L’annonce a de quoi peser lourdement sur les équilibres régionaux. Le cabinet israélien a entériné un plan d’investissement de 334 millions de dollars consacré à l’installation de nouveaux résidents sur le plateau du Golan, territoire syrien occupé depuis 1967 et formellement annexé par l’État hébreu en 1981, en violation du droit international. Cette enveloppe vise à doubler la population juive du plateau dans les prochaines années, et constitue un signal politique sans ambiguïté adressé à Damas comme aux capitales arabes.
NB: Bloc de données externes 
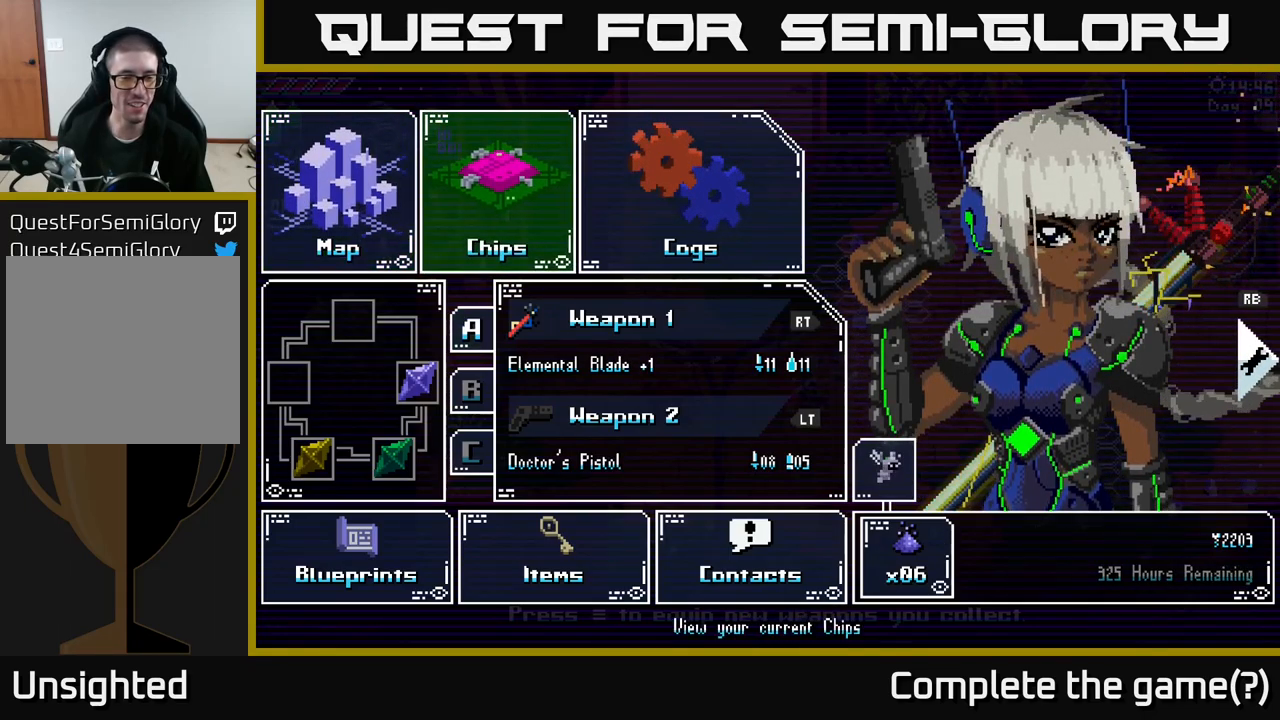
{"buttons": [], "left_stick": "down", "right_stick": "center", "events": [[33, "left_stick", "down"], [216, "left_stick", "center"], [383, "left_stick", "down"]]}
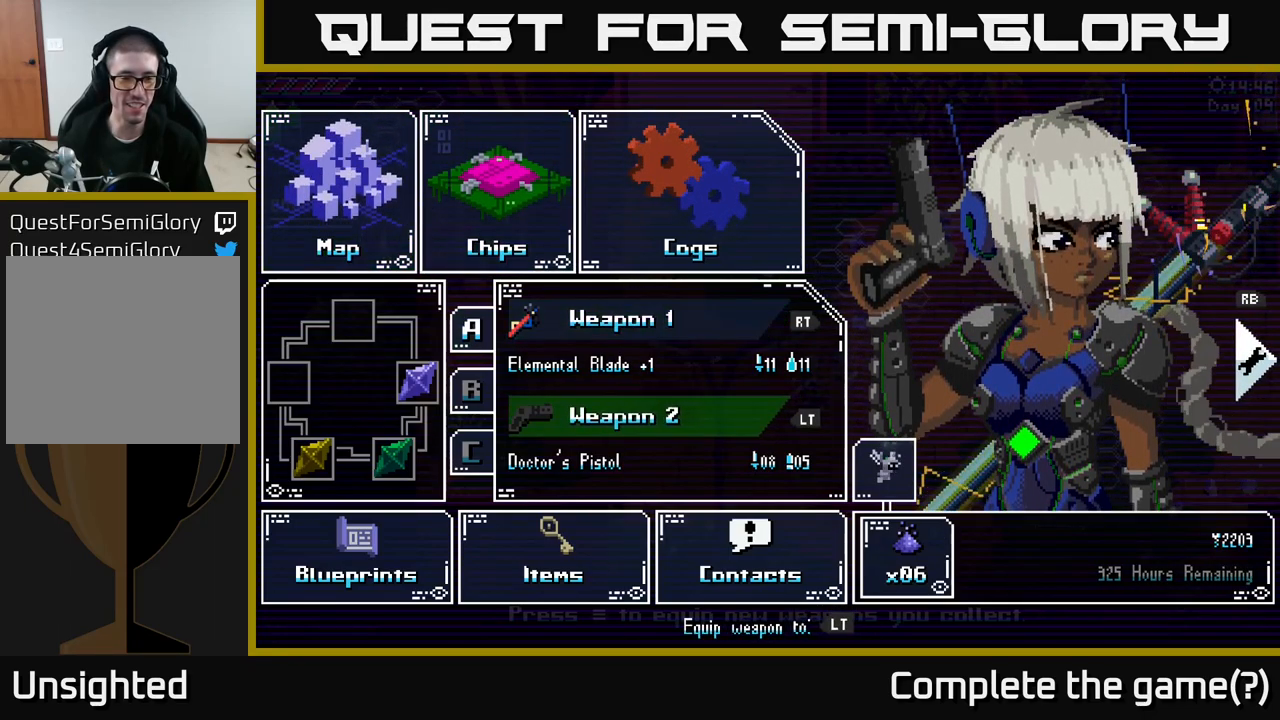
{"buttons": [], "left_stick": "up", "right_stick": "center", "events": [[50, "left_stick", "center"], [366, "left_stick", "up"]]}
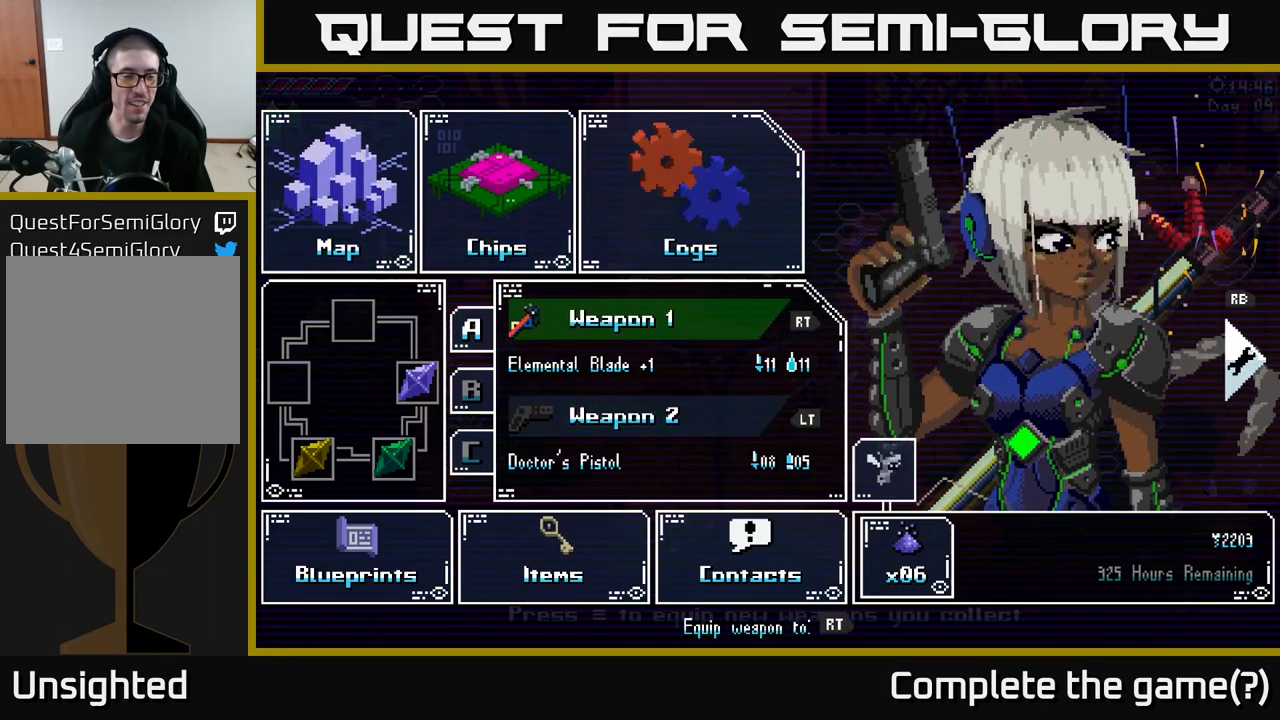
{"buttons": [], "left_stick": "center", "right_stick": "center", "events": [[16, "left_stick", "center"]]}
Un calendrier qui télescope l’ouverture diplomatique syrienne
Le moment retenu interpelle. Les nouvelles autorités syriennes, issues du renversement de Bachar el-Assad, ont laissé entendre qu’elles n’écartaient pas l’hypothèse de négociations directes avec Tel-Aviv au sujet du Golan. L’ouverture, prudente, tranche avec la doctrine héritée du régime déchu, qui faisait de la restitution intégrale du plateau une condition non négociable. Damas espérait peut-être convertir cette inflexion en levier diplomatique. La réponse israélienne prend la forme inverse : un acte unilatéral de consolidation territoriale.
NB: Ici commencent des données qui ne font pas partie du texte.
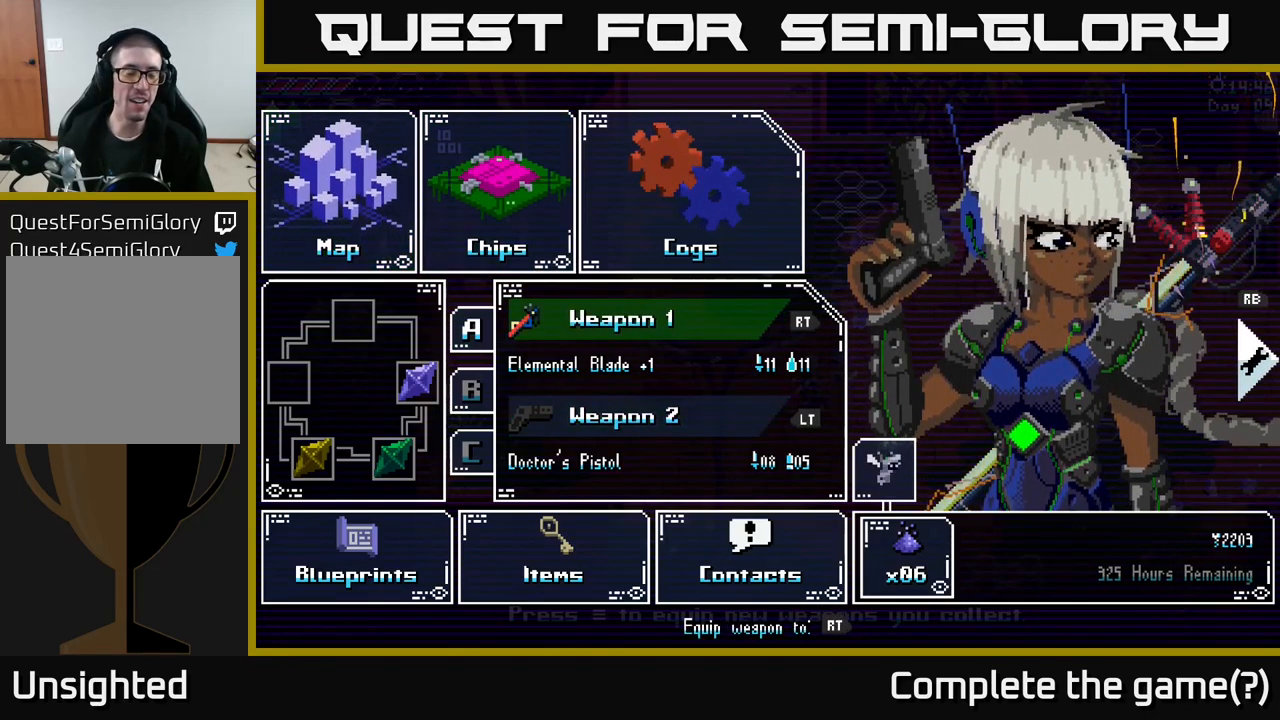
{"buttons": [], "left_stick": "center", "right_stick": "center", "events": []}
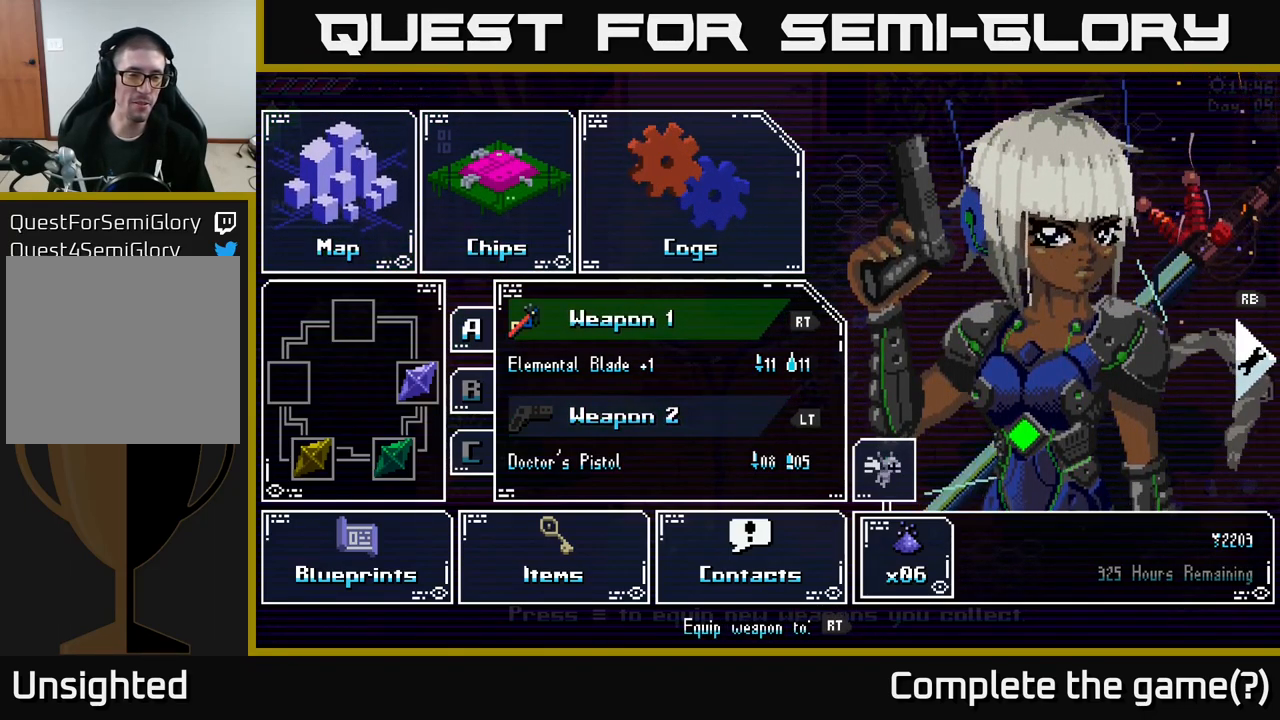
{"buttons": [], "left_stick": "center", "right_stick": "center", "events": []}
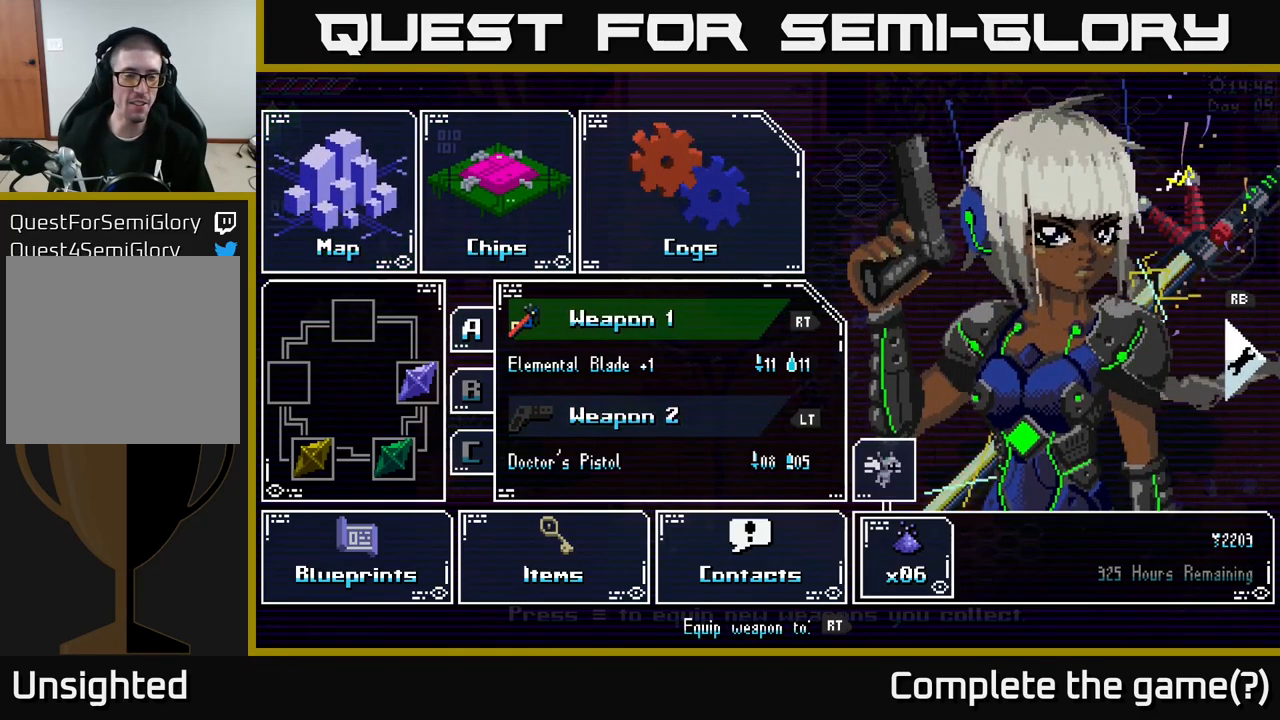
{"buttons": [], "left_stick": "center", "right_stick": "center", "events": [[316, "left_stick", "down"], [500, "left_stick", "center"]]}
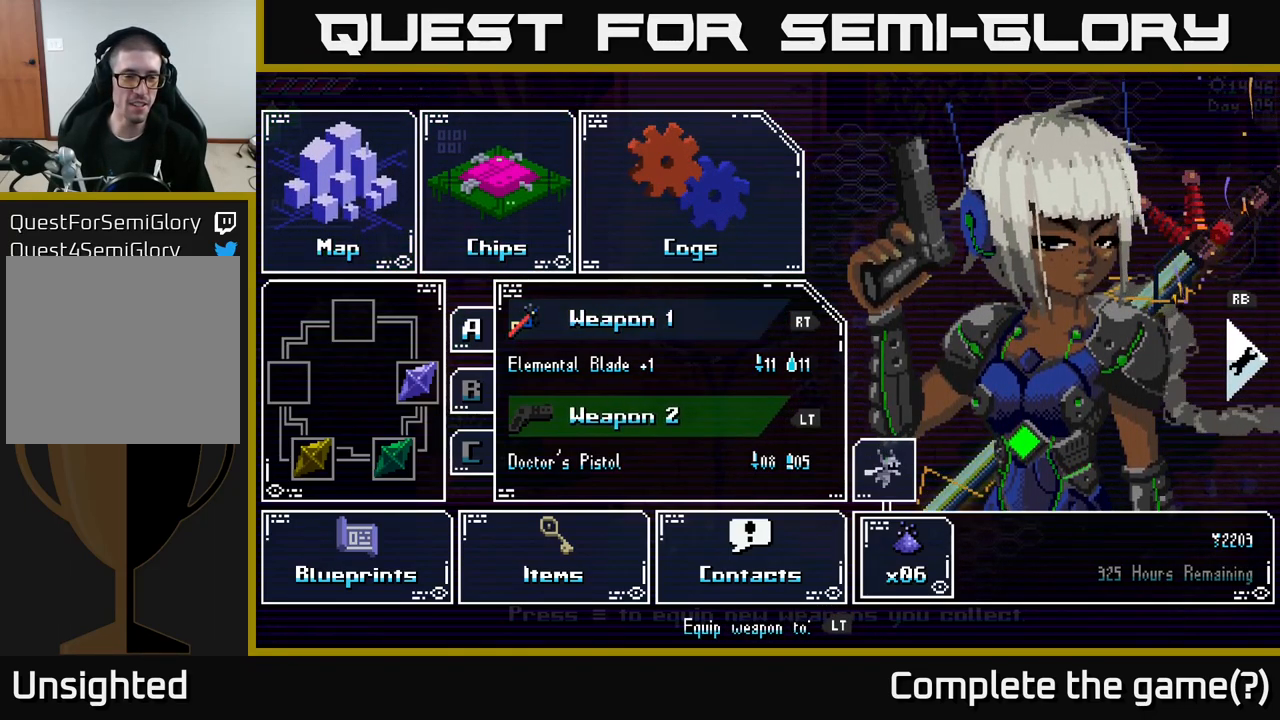
{"buttons": [], "left_stick": "left", "right_stick": "center", "events": [[83, "left_stick", "up-left"], [199, "left_stick", "center"], [366, "left_stick", "left"]]}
Concrètement, l’enveloppe approuvée doit financer la construction de logements, le renforcement des infrastructures routières, des projets agricoles et touristiques, ainsi que l’attraction d’une nouvelle vague de colons. Les autorités israéliennes assument désormais ouvertement l’objectif d’ancrer démographiquement le contrôle du plateau, alors que la communauté druze locale, restée majoritairement attachée à son identité syrienne, voit sa situation se compliquer encore.
Une colonisation sans précédent et sans sanction
Le Golan n’est plus un dossier périphérique. Depuis le 7 octobre 2023 et la guerre déclenchée à Gaza, le gouvernement de Benyamin Netanyahou a multiplié les décisions d’expansion territoriale : poursuite accélérée des implantations en Cisjordanie, occupation de la zone tampon démilitarisée du Golan créée par l’accord de désengagement de 1974, et désormais ce plan d’investissement massif. La reconnaissance par l’administration Trump, dès 2019, de la souveraineté israélienne sur le plateau a fourni un précédent politique que les capitales européennes n’ont jamais véritablement contesté.
Les chancelleries occidentales se contentent, pour l’essentiel, de rappeler la position juridique internationale. La résolution 497 du Conseil de sécurité, adoptée en 1981, déclare nulle et non avenue l’annexion israélienne. Quarante-quatre ans plus tard, ce texte demeure lettre morte. Aucun mécanisme de sanction n’a été activé, et les partenaires économiques d’Israël n’ont jamais conditionné leurs échanges au respect de ces obligations.
Quel impact sur la recomposition régionale
Pour les nouveaux dirigeants syriens, l’équation se durcit. Engager des pourparlers avec un État qui, dans le même temps, consolide matériellement son emprise sur un territoire revendiqué reviendrait à entériner un fait accompli. Refuser tout dialogue, à l’inverse, fermerait une fenêtre rare avec un voisin qui contrôle des positions stratégiques surplombant Damas. La marge de manœuvre est étroite, d’autant que Damas négocie aussi son retour dans le concert régional avec Riyad, Ankara et plusieurs capitales du Golfe.
Les implications dépassent le seul cadre bilatéral. Les pays signataires des accords d’Abraham, de même que l’Arabie saoudite, observent attentivement la séquence. La poursuite de la colonisation, étendue désormais au Golan, complique tout récit de normalisation que Tel-Aviv chercherait à construire avec ses partenaires arabes. Elle alimente également la rhétorique des acteurs hostiles à Israël, du Hezbollah aux groupes pro-iraniens encore présents en Syrie.
Reste la question financière. 334 millions de dollars représentent un effort budgétaire conséquent pour un État israélien dont les finances publiques sont fragilisées par deux années de conflit, l’augmentation des dépenses militaires et le ralentissement économique. Le choix d’allouer une telle somme à la colonisation du Golan, plutôt qu’à la reconstruction du nord du pays ou au soutien aux déplacés internes, traduit une hiérarchie politique assumée. Selon RFI Moyen-Orient.